• Supplied text:

Author + information
- Received June 29, 2011
- Revision received February 21, 2012
- Accepted March 20, 2012
- Published online September 4, 2012.
- Nina Øyen, MD, MPH, DrMed⁎,†,‡,⁎ (, )
- Mattis F. Ranthe, MD⁎,
- Lisbeth Carstensen, PhD⁎,
- Heather A. Boyd, PhD⁎,
- Morten S. Olesen, PhD§,
- Søren-Peter Olesen, MD, DrMed∥,
- Jan Wohlfahrt, MSc, DrMed⁎ and
- Mads Melbye, MD, DrMed⁎
- ↵⁎Reprint requests and correspondence:
Dr. Nina Øyen, Statens Serum Institut, Ørestads Boulevard 5, DK-2300 Copenhagen S, Denmark
Objectives This study investigated whether an individual's risk of developing lone atrial fibrillation (AF) before age 60 years is associated with lone AF in relatives.
Background Genetic factors may play a role in the development of lone AF.
Methods Using Danish national registers, a cohort was established of ∼4 million persons born between 1950 and 2008, and those with a family history of lone AF (AF without preceding cardiovascular/endocrine diagnoses) were identified. Individuals were followed up until the first diagnosis of lone AF. Poisson regression was used to estimate incidence rate ratios (IRRs).

• Your task: Copy out the atrial fibrillation study text above in full, unchanged.

Stored data entries
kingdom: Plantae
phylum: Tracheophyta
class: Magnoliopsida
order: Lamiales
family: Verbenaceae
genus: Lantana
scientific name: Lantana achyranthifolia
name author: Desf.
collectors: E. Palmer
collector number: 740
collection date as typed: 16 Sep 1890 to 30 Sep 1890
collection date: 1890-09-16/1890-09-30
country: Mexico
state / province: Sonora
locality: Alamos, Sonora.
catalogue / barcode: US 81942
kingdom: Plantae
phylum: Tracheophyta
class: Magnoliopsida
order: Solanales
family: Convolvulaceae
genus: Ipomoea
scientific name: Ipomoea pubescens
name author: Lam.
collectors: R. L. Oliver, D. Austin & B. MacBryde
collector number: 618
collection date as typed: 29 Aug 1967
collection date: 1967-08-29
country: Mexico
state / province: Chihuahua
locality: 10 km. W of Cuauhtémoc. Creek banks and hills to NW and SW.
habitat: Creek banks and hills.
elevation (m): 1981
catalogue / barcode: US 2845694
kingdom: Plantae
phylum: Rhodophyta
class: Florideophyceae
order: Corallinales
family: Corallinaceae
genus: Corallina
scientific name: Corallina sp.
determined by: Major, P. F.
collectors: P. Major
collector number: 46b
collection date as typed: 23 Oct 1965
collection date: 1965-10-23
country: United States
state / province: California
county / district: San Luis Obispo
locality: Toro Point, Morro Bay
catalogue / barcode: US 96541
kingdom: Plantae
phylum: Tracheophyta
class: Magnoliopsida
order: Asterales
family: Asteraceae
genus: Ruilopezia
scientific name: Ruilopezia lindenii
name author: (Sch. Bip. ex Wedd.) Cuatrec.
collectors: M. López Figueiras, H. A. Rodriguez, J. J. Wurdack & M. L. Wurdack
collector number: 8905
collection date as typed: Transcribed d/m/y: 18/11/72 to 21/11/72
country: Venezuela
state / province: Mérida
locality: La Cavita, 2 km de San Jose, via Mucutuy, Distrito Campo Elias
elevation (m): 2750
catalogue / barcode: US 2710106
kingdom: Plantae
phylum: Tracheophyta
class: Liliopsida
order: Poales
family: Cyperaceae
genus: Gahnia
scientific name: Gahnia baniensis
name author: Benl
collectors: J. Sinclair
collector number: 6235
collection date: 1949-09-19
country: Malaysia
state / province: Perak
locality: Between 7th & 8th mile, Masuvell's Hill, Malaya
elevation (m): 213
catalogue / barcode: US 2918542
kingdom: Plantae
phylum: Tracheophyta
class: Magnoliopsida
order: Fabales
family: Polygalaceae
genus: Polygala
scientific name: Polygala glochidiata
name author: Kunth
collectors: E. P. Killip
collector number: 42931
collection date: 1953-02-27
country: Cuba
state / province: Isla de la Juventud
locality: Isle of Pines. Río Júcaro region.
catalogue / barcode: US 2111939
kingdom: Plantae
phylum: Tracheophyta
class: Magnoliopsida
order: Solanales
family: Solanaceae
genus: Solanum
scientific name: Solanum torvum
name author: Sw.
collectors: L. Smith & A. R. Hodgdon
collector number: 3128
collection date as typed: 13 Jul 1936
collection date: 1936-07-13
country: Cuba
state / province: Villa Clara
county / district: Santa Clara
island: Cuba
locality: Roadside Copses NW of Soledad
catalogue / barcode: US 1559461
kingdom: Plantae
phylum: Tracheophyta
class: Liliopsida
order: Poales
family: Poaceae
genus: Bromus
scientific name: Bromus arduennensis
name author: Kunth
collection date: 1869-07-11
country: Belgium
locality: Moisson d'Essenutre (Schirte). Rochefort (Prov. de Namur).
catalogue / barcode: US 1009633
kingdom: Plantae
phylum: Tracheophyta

• Expected answer:
Author + information
- Received June 29, 2011
- Revision received February 21, 2012
- Accepted March 20, 2012
- Published online September 4, 2012.
- Nina Øyen, MD, MPH, DrMed⁎,†,‡,⁎ (, )
- Mattis F. Ranthe, MD⁎,
- Lisbeth Carstensen, PhD⁎,
- Heather A. Boyd, PhD⁎,
- Morten S. Olesen, PhD§,
- Søren-Peter Olesen, MD, DrMed∥,
- Jan Wohlfahrt, MSc, DrMed⁎ and
- Mads Melbye, MD, DrMed⁎
- ↵⁎Reprint requests and correspondence:
Dr. Nina Øyen, Statens Serum Institut, Ørestads Boulevard 5, DK-2300 Copenhagen S, Denmark
Objectives This study investigated whether an individual's risk of developing lone atrial fibrillation (AF) before age 60 years is associated with lone AF in relatives.
Background Genetic factors may play a role in the development of lone AF.
Methods Using Danish national registers, a cohort was established of ∼4 million persons born between 1950 and 2008, and those with a family history of lone AF (AF without preceding cardiovascular/endocrine diagnoses) were identified. Individuals were followed up until the first diagnosis of lone AF. Poisson regression was used to estimate incidence rate ratios (IRRs).